The Hamburger Community of Art (HCA) is a yearlong artistic development program for emerging artists. During this pilot year, Roodkapje aims to equip the selected artists – as well as the audience – with skills to be resourceful and self-sufficient in assembling diverse voices through training, mentoring and with support in organizing events, presentations and workshops. The HCA will produce and host cultural events, social activities and projects that will be open to all audiences.
The HCA is based on the principles of experimentation, collaboration and developing new artistic practices. Questions we need to ask ourselves are: What can artists learn from each other? How can (young) artists stimulate their development collectively? What can society learn from artists and vice versa?

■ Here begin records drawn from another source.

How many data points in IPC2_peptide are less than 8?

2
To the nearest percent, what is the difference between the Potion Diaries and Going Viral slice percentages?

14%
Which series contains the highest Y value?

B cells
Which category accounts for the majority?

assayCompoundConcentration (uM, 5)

Roodkapje is excited to introduce to you the residents of Hamburger Community of Art for 2021. These five artists will provide for you the majority of Roodkapje’s program as they stay with us until the end of the year. As COVID heavily impacted our program and residents last year, some of this year’s faces may already be familiar to our loyal visitors. Read more about our HCA residents below or follow them via https://hamburger.community/
Pictures by Julia Vroegh
Expressively painted figures of self-assured black people are playing the lead in Iriée Zamblé’s work. Zamblé puts a magnifying glass upon some of the passengers that pass us daily, but are nonetheless underrepresented in art today. Acquaintances, passengers and friends lay at the base of the paintings. By appropriating details of their appearance, Zamblé shapes a new, bold and vivid figure. Zamblé positions black people as the standard rather than an exception.
Danielle Hoogendoorn works impulsively and associative, and so is her use of materials. Based on her experiences, she tells her stories portrayed by her favourite animals. Animals play and important role in her life and work. They are a means to see how far she can go before the border between art and kitsch is crossed. Even though Daniëlle’s work appears sweet and girly at first sight, things are not always as peaceful as they seem. Through her direct approach she tries to take the formal character of painting and the museum’s white wall out of account, looking to redefine these existing conventions with banality and humour.
Erik Peters is a multidisciplinary artist and designer combining graphic and spatial design with investigative research and speculative storytelling. He creates scenarios, publications and artefacts which explore possible futures in its plurality. Through queering ecology and technology he examines more-than-human perspectives within an ecosystem of interdependencies.
Lavinia Xausa (IT) works, lives and pretends to learn Dutch in Rotterdam. The center of her artistic practice consists in applying semiotics and sacred art research to an ongoing, participatory art practice, by involving groups of people on self analysis and auto-recognition of their own role in history. Shifting through different kinds of media, from photography to moving images, found footage, sound and text, from writing to performance, she aims to reframe the present in the light of ancient narratives well established in the collective memory
Gill Baldwin uses analog and digital methods to explore the biases and behaviours of contemporary digital technology. Her background as an interior architect explores the incorporation of digital technologies within the built environment and their effect on the neighbourhood, the self, and human agency.